Mudanças dedicadas a um continente
Algumas modificações estão sendo feitas para se adequar ao enredo e a bateria ‘Ritmo que Incendeia’ não foge disso. É a batucada que dá o tom da escola e, segundo o mestre Klemen Gioz, o padrão fica intacto, mas se deve inovar. “A gente já vem colocando o nosso padrão de ritmo, mas acaba mudando. Do mesmo jeito que a gente foi lá para o nordeste, temos que ir para a nossa querida África para fazer ritmos africanos. Abaixei um pouco a afinação da bateria para a escola sentir mais um peso.
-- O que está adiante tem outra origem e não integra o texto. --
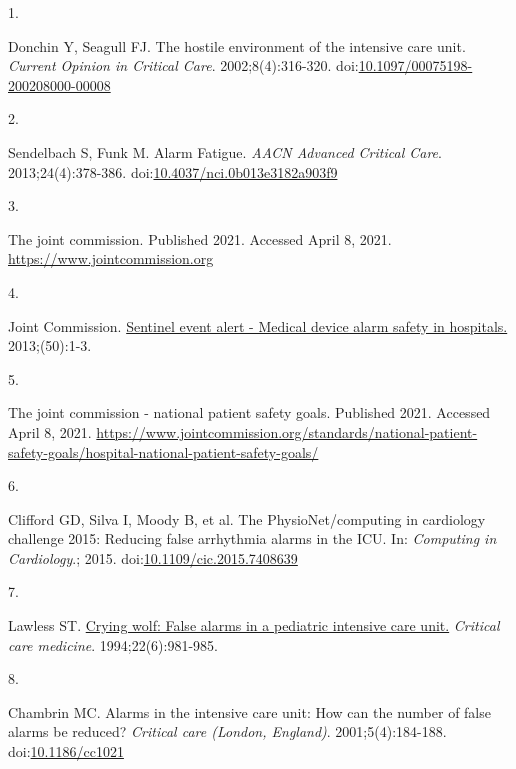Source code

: \documentclass[12pt,twoside]{fmupthesis}
\newlength{\csllabelwidth}
\newlength{\cslhangindent}
\newenvironment{CSLReferences}[2] %
 {%
  \setlength{\parindent}{0pt}
  \ifodd #1 \everypar{\setlength{\hangindent}{\cslhangindent}}\ignorespaces\fi
  \ifnum #2 > 0
  \setlength{\parskip}{#2\baselineskip}
  \fi
 }%
 {}
\newcommand{\CSLLeftMargin}[1]{\parbox[t]{\csllabelwidth}{#1}}
\newcommand{\CSLRightInline}[1]{\parbox[t]{\linewidth - \csllabelwidth}{#1}}
\begin{document}
\hypertarget{refs}{}
\begin{CSLReferences}{0}{0}
\leavevmode{}%
\CSLLeftMargin{1. }
\CSLRightInline{Donchin Y, Seagull FJ. The hostile environment of the intensive care unit. \emph{Current Opinion in Critical Care}. 2002;8(4):316-320. doi:\href{https://doi.org/10.1097/00075198-200208000-00008}{10.1097/00075198-200208000-00008}}

\leavevmode{}%
\CSLLeftMargin{2. }
\CSLRightInline{Sendelbach S, Funk M. Alarm Fatigue. \emph{AACN Advanced Critical Care}. 2013;24(4):378-386. doi:\href{https://doi.org/10.4037/nci.0b013e3182a903f9}{10.4037/nci.0b013e3182a903f9}}

\leavevmode{}%
\CSLLeftMargin{3. }
\CSLRightInline{The joint commission. Published 2021. Accessed April 8, 2021. \url{https://www.jointcommission.org}}

\leavevmode{}%
\CSLLeftMargin{4. }
\CSLRightInline{Joint Commission. \href{https://www.ncbi.nlm.nih.gov/pubmed/23767076}{{Sentinel event alert - Medical device alarm safety in hospitals.}} 2013;(50):1-3.}

\leavevmode{}%
\CSLLeftMargin{5. }
\CSLRightInline{The joint commission - national patient safety goals. Published 2021. Accessed April 8, 2021. \url{https://www.jointcommission.org/standards/national-patient-safety-goals/hospital-national-patient-safety-goals/}}

\leavevmode{}%
\CSLLeftMargin{6. }
\CSLRightInline{Clifford GD, Silva I, Moody B, et al. The PhysioNet/computing in cardiology challenge 2015: Reducing false arrhythmia alarms in the ICU. In: \emph{Computing in Cardiology}.; 2015. doi:\href{https://doi.org/10.1109/cic.2015.7408639}{10.1109/cic.2015.7408639}}

\leavevmode{}%
\CSLLeftMargin{7. }
\CSLRightInline{Lawless ST. \href{https://www.ncbi.nlm.nih.gov/pubmed/8205831}{Crying wolf: False alarms in a pediatric intensive care unit.} \emph{Critical care medicine}. 1994;22(6):981-985.}

\leavevmode{}%
\CSLLeftMargin{8. }
\CSLRightInline{Chambrin MC. Alarms in the intensive care unit: How can the number of false alarms be reduced? \emph{Critical care (London, England)}. 2001;5(4):184-188. doi:\href{https://doi.org/10.1186/cc1021}{10.1186/cc1021}}


\end{CSLReferences}
\end{document}
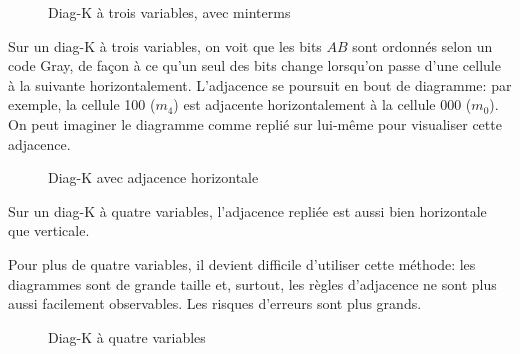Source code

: \documentclass[letter, oneside]{book}
\begin{document}
\begin{figure}[htbp]
\centering

\caption{\label{fig:orgfccefad}Diag-K à trois variables, avec minterms}
\end{figure}

Sur un diag-K à trois variables, on voit que les bits \(AB\) sont
ordonnés selon un code Gray, de façon à ce qu'un seul des bits change
lorsqu'on passe d'une cellule à la suivante
horizontalement. L'adjacence se poursuit en bout de diagramme: par
exemple, la cellule 100 (\(m_4\)) est adjacente horizontalement à la
cellule 000 (\(m_0\)). On peut imaginer le diagramme comme replié sur
lui-même pour visualiser cette adjacence.

\begin{figure}[htbp]
\centering

\caption{\label{fig:org752fa38}Diag-K avec adjacence horizontale}
\end{figure}

Sur un diag-K à quatre variables, l'adjacence repliée est aussi bien horizontale
que verticale.

Pour plus de quatre variables, il devient difficile d'utiliser cette
méthode: les diagrammes sont de grande taille et, surtout, les règles
d'adjacence ne sont plus aussi facilement observables. Les risques
d'erreurs sont plus grands.

\begin{figure}[htbp]
\centering

\caption{\label{fig:org9013843}Diag-K à quatre variables}
\end{figure}
\end{document}
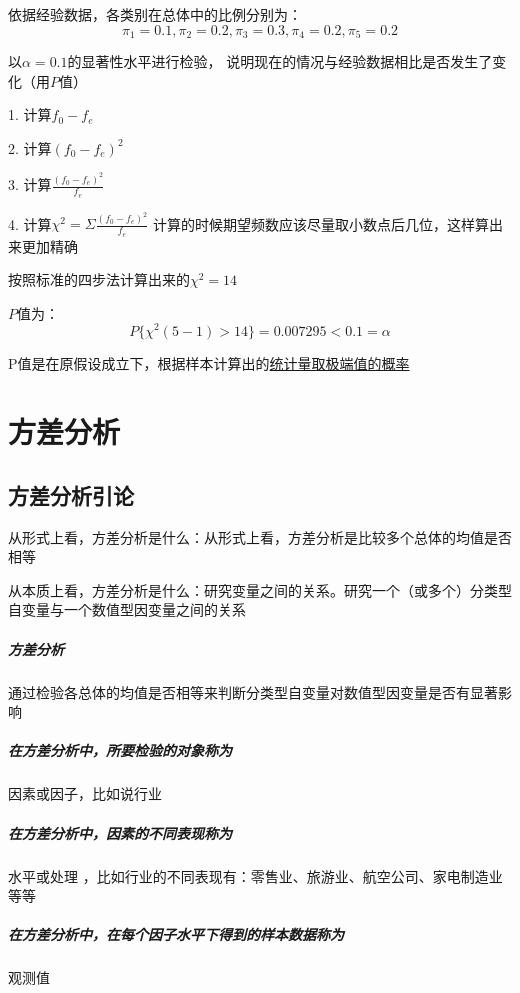 \documentclass[UTF8,10pt]{book}
\begin{document}
{依据经验数据，各类别在总体中的比例分别为： 
$$ \pi_1 = 0.1 , \pi_2 = 0.2 , \pi_3 = 0.3 , \pi_4 = 0.2 , \pi_5 = 0.2 $$ 

以$\alpha=0.1$的显著性水平进行检验，
说明现在的情况与经验数据相比是否发生了变化（用$P$值）	

1. 计算$f_0 -f_e$ 

2. 计算$(f_0 -f_e)^2$ 

3. 计算$\frac{(f_0 -f_e)^2}{f_e}$ 

4. 计算$\chi^2 = \Sigma \frac{(f_0-f_e)^2}{f_e} $ 
计算的时候期望频数应该尽量取小数点后几位，这样算出来更加精确 

按照标准的四步法计算出来的$\chi^2 = 14$ 

$P$值为： 
$$ P\{\chi^2(5-1)>14\}=0.007295<0.1=\alpha $$	

P值是在原假设成立下，根据样本计算出的\underline{统计量取极端值的概率}
}


\clearpage
\chapter{方差分析}

\section{方差分析引论}
从形式上看，方差分析是什么：{\kaishu 从形式上看，方差分析是比较多个总体的均值是否相等}

从本质上看，方差分析是什么：{\kaishu 研究变量之间的关系。研究一个（或多个）分类型自变量与一个数值型因变量之间的关系}

\paragraph{方差分析}	通过检验各总体的均值是否相等来判断分类型自变量对数值型因变量是否有显著影响
\paragraph{在方差分析中，所要检验的对象称为}	因素或因子，比如说行业
\paragraph{在方差分析中，因素的不同表现称为}	水平或处理 ，比如行业的不同表现有：零售业、旅游业、航空公司、家电制造业等等
\paragraph{在方差分析中，在每个因子水平下得到的样本数据称为}	观测值
\end{document}
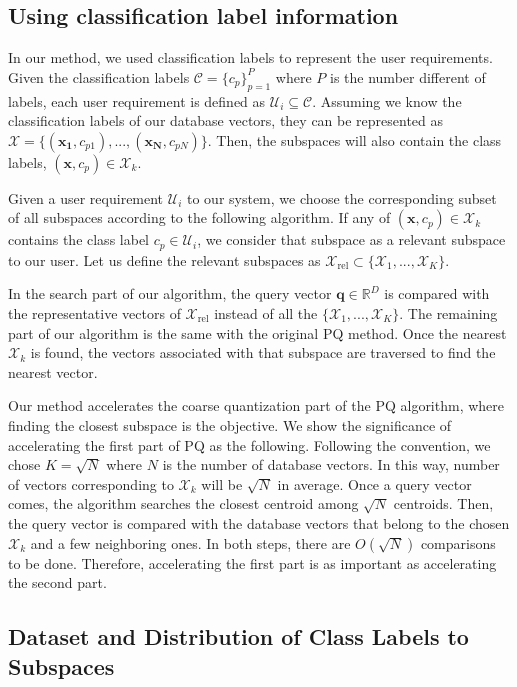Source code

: \subsection{Using classification label information}

In our method, we used classification labels to represent the user requirements. 
Given the classification labels $\mathcal{C} = \{c_p\}_{p=1}^P$ where $P$ is the number different of labels, each user requirement is defined as $\mathcal{U}_i \subseteq \mathcal{C}$. 
Assuming we know the classification labels of our database vectors, they can be represented as $\mathcal{X} = \{(\bm{x_1}, c_{p1}), ..., (\bm{x_N}, c_{pN})\}$.
Then, the subspaces will also contain the class labels, $(\bm{x}, c_p) \in \mathcal{X}_k$.

Given a user requirement $\mathcal{U}_i$ to our system, we choose the corresponding subset of all subspaces according to the following algorithm.
If any of $(\bm{x}, c_p) \in \mathcal{X}_k$ contains the class label $c_p \in \mathcal{U}_i$, we consider that subspace as a relevant subspace to our user.
Let us define the relevant subspaces as $\mathcal{X}_\mathrm{rel} \subset \{\mathcal{X}_1,...,\mathcal{X}_K\}$.

In the search part of our algorithm, the query vector $\bm{q} \in \mathbb{R}^D$ is compared with the representative vectors of $\mathcal{X}_\mathrm{rel}$ instead of all the $\{\mathcal{X}_1,...,\mathcal{X}_K\}$. 
The remaining part of our algorithm is the same with the original PQ method.
Once the nearest $\mathcal{X}_k$ is found, the vectors associated with that subspace are traversed to find the nearest vector.

Our method accelerates the coarse quantization part of the PQ algorithm, where finding the closest subspace is the objective. 
We show the significance of accelerating the first part of PQ as the following.
Following the convention, we chose $K=\sqrt{N}$ where $N$ is the number of database vectors. 
In this way, number of vectors corresponding to $\mathcal{X}_k$ will be $\sqrt{N}$ in average. 
Once a query vector comes, the algorithm searches the closest centroid among $\sqrt{N}$ centroids. 
Then, the query vector is compared with the database vectors that belong to the chosen $\mathcal{X}_k$ and a few neighboring ones. 
In both steps, there are $O(\sqrt{N})$ comparisons to be done. 
Therefore, accelerating the first part is as important as accelerating the second part.

\subsection{Dataset and Distribution of Class Labels to Subspaces}
\label{retrievallabelinfo}

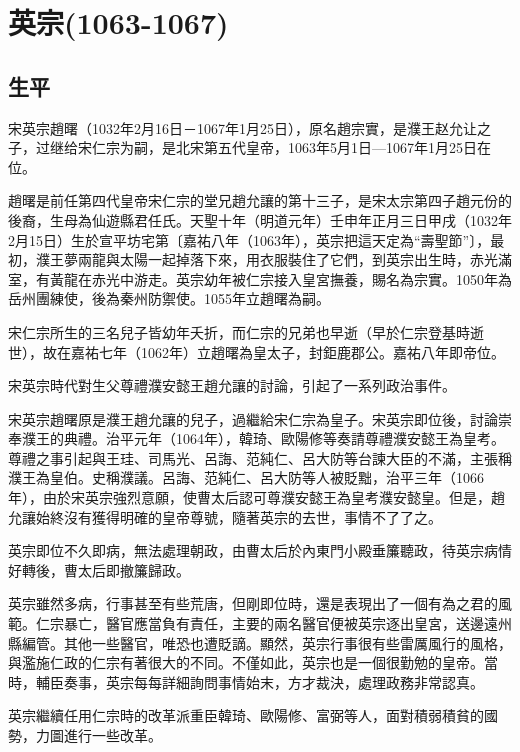 
\section{英宗\tiny(1063-1067)}

\subsection{生平}

宋英宗趙曙（1032年2月16日－1067年1月25日），原名趙宗實，是濮王赵允让之子，过继给宋仁宗为嗣，是北宋第五代皇帝，1063年5月1日—1067年1月25日在位。

趙曙是前任第四代皇帝宋仁宗的堂兄趙允讓的第十三子，是宋太宗第四子趙元份的後裔，生母為仙遊縣君任氏。天聖十年（明道元年）壬申年正月三日甲戌（1032年2月15日）生於宣平坊宅第〔嘉祐八年（1063年），英宗把這天定為“壽聖節”〕，最初，濮王夢兩龍與太陽一起掉落下來，用衣服裝住了它們，到英宗出生時，赤光滿室，有黃龍在赤光中游走。英宗幼年被仁宗接入皇宮撫養，賜名為宗實。1050年為岳州團練使，後為秦州防禦使。1055年立趙曙為嗣。

宋仁宗所生的三名兒子皆幼年夭折，而仁宗的兄弟也早逝（早於仁宗登基時逝世），故在嘉祐七年（1062年）立趙曙為皇太子，封鉅鹿郡公。嘉祐八年即帝位。

宋英宗時代對生父尊禮濮安懿王趙允讓的討論，引起了一系列政治事件。

宋英宗趙曙原是濮王趙允讓的兒子，過繼給宋仁宗為皇子。宋英宗即位後，討論崇奉濮王的典禮。治平元年（1064年），韓琦、歐陽修等奏請尊禮濮安懿王為皇考。尊禮之事引起與王珪、司馬光、呂誨、范純仁、呂大防等台諫大臣的不滿，主張稱濮王為皇伯。史稱濮議。呂誨、范純仁、呂大防等人被貶黜，治平三年（1066年），由於宋英宗強烈意願，使曹太后認可尊濮安懿王為皇考濮安懿皇。但是，趙允讓始終沒有獲得明確的皇帝尊號，隨著英宗的去世，事情不了了之。

英宗即位不久即病，無法處理朝政，由曹太后於內東門小殿垂簾聽政，待英宗病情好轉後，曹太后即撤簾歸政。

英宗雖然多病，行事甚至有些荒唐，但剛即位時，還是表現出了一個有為之君的風範。仁宗暴亡，醫官應當負有責任，主要的兩名醫官便被英宗逐出皇宮，送邊遠州縣編管。其他一些醫官，唯恐也遭貶謫。顯然，英宗行事很有些雷厲風行的風格，與濫施仁政的仁宗有著很大的不同。不僅如此，英宗也是一個很勤勉的皇帝。當時，輔臣奏事，英宗每每詳細詢問事情始末，方才裁決，處理政務非常認真。

英宗繼續任用仁宗時的改革派重臣韓琦、歐陽修、富弼等人，面對積弱積貧的國勢，力圖進行一些改革。

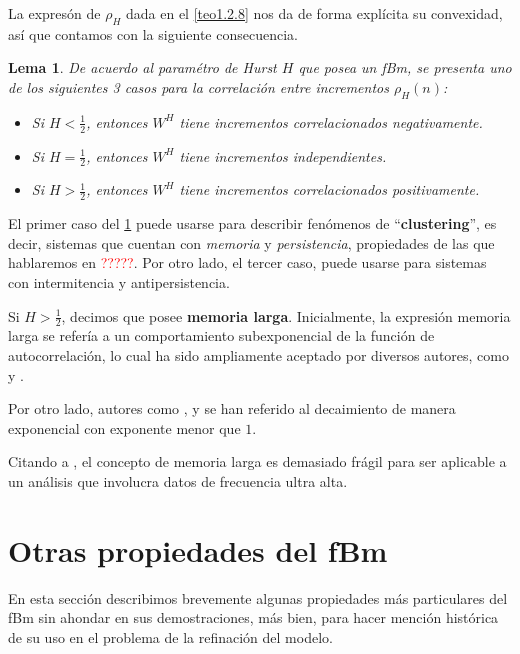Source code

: \documentclass[letterpaper,12pt,oneside]{book}
\theoremstyle{plain}
\newtheorem{lem}[theorem]{Lema}
\numberwithin{theorem}{section}
\begin{document}
La expresón de $\rho_H$ dada en el \cref{teo1.2.8} nos da de forma explícita su convexidad, así que contamos con la siguiente consecuencia.
\begin{lem}\label{lem1.2.9}
	De acuerdo al paramétro de Hurst $H$ que posea un fBm, se presenta uno de los siguientes 3 casos para la correlación entre incrementos $\rho_H(n)$:
	\begin{itemize}
		\item Si $H<\frac{1}{2}$, entonces $W^H$ tiene incrementos correlacionados negativamente.
		\item Si $H=\frac{1}{2}$, entonces $W^H$ tiene incrementos independientes.
		\item Si $H>\frac{1}{2}$, entonces $W^H$ tiene incrementos correlacionados positivamente.
	\end{itemize}
\end{lem}
El primer caso del \cref{lem1.2.9} puede usarse para describir fenómenos de ``\textbf{clustering}'', es decir, sistemas que cuentan con \textsl{memoria} y \textsl{persistencia}, propiedades de las que hablaremos en \textcolor{red}{?????}. Por otro lado, el tercer caso, puede usarse para sistemas  con intermitencia y antipersistencia.

Si $H>\frac{1}{2}$, decimos que posee \textbf{memoria larga}.
Inicialmente, la expresión memoria larga se refería a un comportamiento subexponencial de la función de autocorrelación, lo cual ha sido ampliamente aceptado por diversos autores, como \cite{ding_long_1993} y \cite{andersen_modeling_2003}.

Por otro lado, autores como \cite{chen_persistence_2006}, \cite{bentes_is_2011} y \cite{chronopoulou_parameter_2011} se han referido al decaimiento de manera  exponencial con exponente menor que $1$.

Citando a \cite{gatheral_volatility_2018}, el concepto de memoria larga es demasiado frágil para ser aplicable a un análisis que involucra datos de frecuencia ultra alta.%
\section{Otras propiedades del fBm}
En esta sección describimos brevemente algunas propiedades más particulares del fBm sin ahondar en sus demostraciones, más bien, para hacer mención histórica de su uso en el problema de la refinación del modelo. 
\end{document}
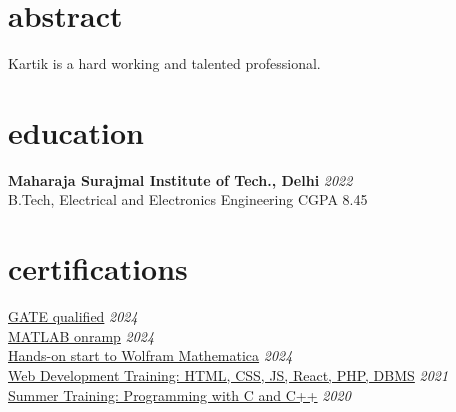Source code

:\documentclass[12pt]{article}
\newcommand{\entry}[4]{{{\textbf{#1}}} \hfill \textit{#3} \\ {\footnotesize #2 \hfill #4} \\}
\newcommand{\display}[3]{\footnotesize \href {#2}{#1} \hfill \textit{#3} \\}
\begin{document}
\begin{paracol}{2}
\switchcolumn


\section{abstract}
Kartik is a hard working and talented professional.



\section{education}

\entry{Maharaja Surajmal Institute of Tech., Delhi}{B.Tech, Electrical and Electronics Engineering}{2022}{CGPA 8.45}



\section{certifications}
\display{GATE qualified}{https://drive.google.com/file/d/1shcvrExVXRHoQDvvzEtomb_LwSz4b1zZ/view?usp=sharing}{2024}
\display{MATLAB onramp}{https://drive.google.com/file/d/1mkDalK8A1keLxXXYWNhQnshTT9sq1vor/view?usp=sharing}{2024}
\display{Hands-on start to Wolfram Mathematica}{https://drive.google.com/file/d/1UMcH0YTn9qbdHo8LIr4tHWEiZi-Xrejt/view?usp=sharing}{2024}
\display{Web Development Training: HTML, CSS, JS, React, PHP, DBMS}{https://drive.google.com/file/d/1BNM1FAxmFkPRrkxTPHEAF5gk_rhXNg5g/view?usp=sharing}{2021}
\display{Summer Training: Programming with C and C++}{https://drive.google.com/file/d/190HRy9cnmwrG0kCt_TeKr5rngykm1PkW/view?usp=sharing}{2020}







\end{paracol}
\end{document}
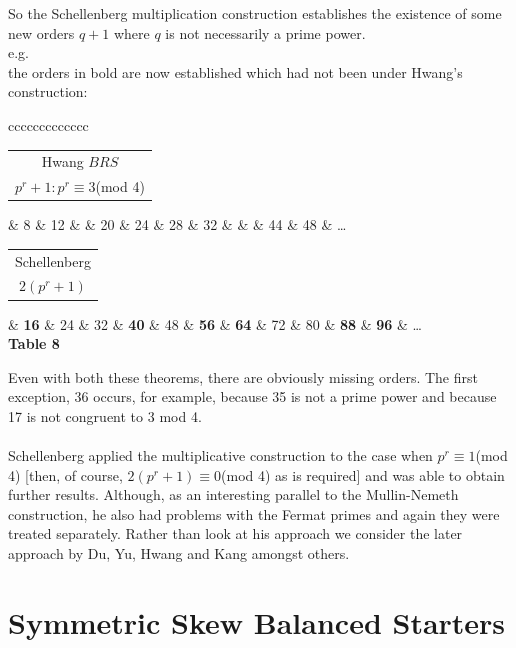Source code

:\documentclass[
  12pt,
  a4paper]{book}
\begin{document}
So the Schellenberg multiplication construction establishes the
existence of some new orders \(q+1\) where \(q\) is not necessarily a
prime power.\\
e.g.\\
the orders in bold are now established which had not been under Hwang's
construction:

{\textbar c\textbar c\textbar c\textbar c\textbar c\textbar c\textbar c\textbar c\textbar c\textbar c\textbar c\textbar c\textbar c\textbar{}}

\begin{longtable}[]{@{}c@{}}
\toprule
\endhead
Hwang \(BRS\)\tabularnewline
\(p^r + 1: p^r \equiv 3\)(mod 4)\tabularnewline
\bottomrule
\end{longtable}

\& 8 \& 12 \& \& 20 \& 24 \& 28 \& 32 \& \& \& 44 \& 48 \& \ldots{}\\

\begin{longtable}[]{@{}c@{}}
\toprule
\endhead
Schellenberg\tabularnewline
\(2(p^r + 1)\)\tabularnewline
\bottomrule
\end{longtable}

\& \textbf{16} \& 24 \& 32 \& \textbf{40} \& 48 \& \textbf{56} \&
\textbf{64} \& 72 \& 80 \& \textbf{88} \& \textbf{96} \& \ldots{}\\

\textbf{Table 8}

Even with both these theorems, there are obviously missing orders. The
first exception, 36 occurs, for example, because 35 is not a prime power
and because 17 is not congruent to 3 mod 4.\\
~\\
Schellenberg applied the multiplicative construction to the case when
\(p^r \equiv 1\)(mod 4) {[}then, of course, \(2(p^r+1) \equiv 0\)(mod 4)
as is required{]} and was able to obtain further results. Although, as
an interesting parallel to the Mullin-Nemeth construction, he also had
problems with the Fermat primes and again they were treated separately.
Rather than look at his approach we consider the later approach by Du,
Yu, Hwang and Kang amongst others.

\hypertarget{symmetric-skew-balanced-starters}{%
\section{Symmetric Skew Balanced
Starters}\label{symmetric-skew-balanced-starters}}
\end{document}
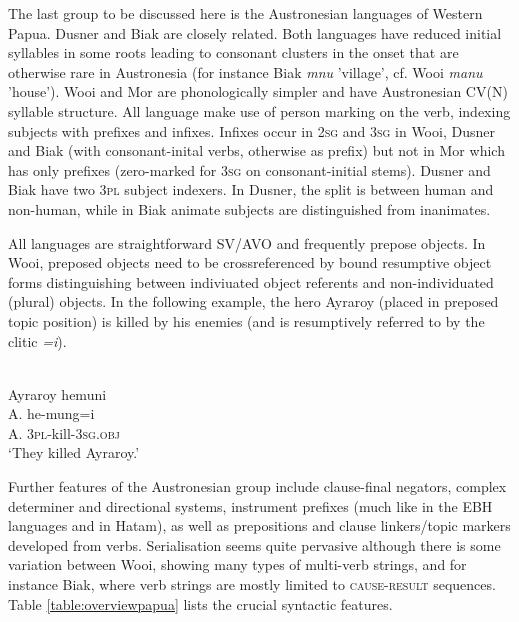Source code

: The last group to be discussed here is the Austronesian languages of Western Papua. Dusner and Biak are closely related. Both languages have reduced initial syllables in some roots leading to consonant clusters in the onset that are otherwise rare in Austronesia (for instance Biak \textit{mnu} 'village', cf. Wooi \textit{manu} 'house'). Wooi and Mor are phonologically simpler and have Austronesian CV(N) syllable structure. All language make use of person marking on the verb, indexing subjects with prefixes and infixes. Infixes occur in \textsc{2sg} and \textsc{3sg} in Wooi, Dusner and Biak (with consonant-inital verbs, otherwise as prefix) but not in Mor which has only prefixes (zero-marked for \textsc{3sg} on consonant-initial stems). Dusner and Biak have two \textsc{3pl} subject indexers. In Dusner, the split is between human and non-human, while in Biak animate subjects are distinguished from inanimates.

All languages are straightforward SV/AVO and frequently prepose objects. In Wooi, preposed objects need to be crossreferenced by bound resumptive object forms distinguishing between indiviuated object referents and non-individuated (plural) objects. In the following example, the hero Ayraroy (placed in preposed topic position) is killed by his enemies (and is resumptively referred to by the clitic \textit{=i}).

\ea 
{}\\
\glll Ayraroy hemuni \\
A. he-mung=i \\
A. \textsc{3}\textsc{pl}-kill-\textsc{3}\textsc{sg}.\textsc{obj} \\
\glft `They killed Ayraroy.'
\z

Further features of the Austronesian group include clause-final negators, complex determiner and directional systems, instrument prefixes (much like in the EBH languages and in Hatam), as well as prepositions and clause linkers/topic markers developed from verbs. Serialisation seems quite pervasive although there is some variation between Wooi, showing many types of multi-verb strings, and for instance Biak, where verb strings are mostly limited to \textsc{cause-result} sequences. Table \ref{table:overviewpapua} lists the crucial syntactic features.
O andamento vai ser o mesmo, valorizando o samba com uma pegada bem forte mesmo até para refletir na escola e os componentes fazerem a harmonia, cantando e evoluindo bastante”, contou.
Perguntado sobre novos instrumentos para como atabaques, Klemen diz que não vai inserir, mas terá outros naipes que vão dar o som propício ao tema. “O ano passado a gente veio com quatro repiques mor e no próximo desfile a gente vai com 10, justamente para chegar um pouco próximo dos tambores, porque tem uma levada peculiar bem parecida com os tambores africanos. Vamos dar uma esbanjada ali”, disse.
O diretor aproveitou para exaltar os seus ritmistas e dizer que eles são o principal instrumento da ‘Ritmo que Incedeia’. “O instrumento chave da minha bateria são os meus ritmistas. É um conjunto. A gente deixa tudo equalizado para todos falarem no momento certo. Você vai escutar o tamborim perguntando e o chocalho respondendo, agogôs e cuícas aparecendo, caixas, repique e surdos dando base. Então o fundamental são os meus ritmistas”, concluiu.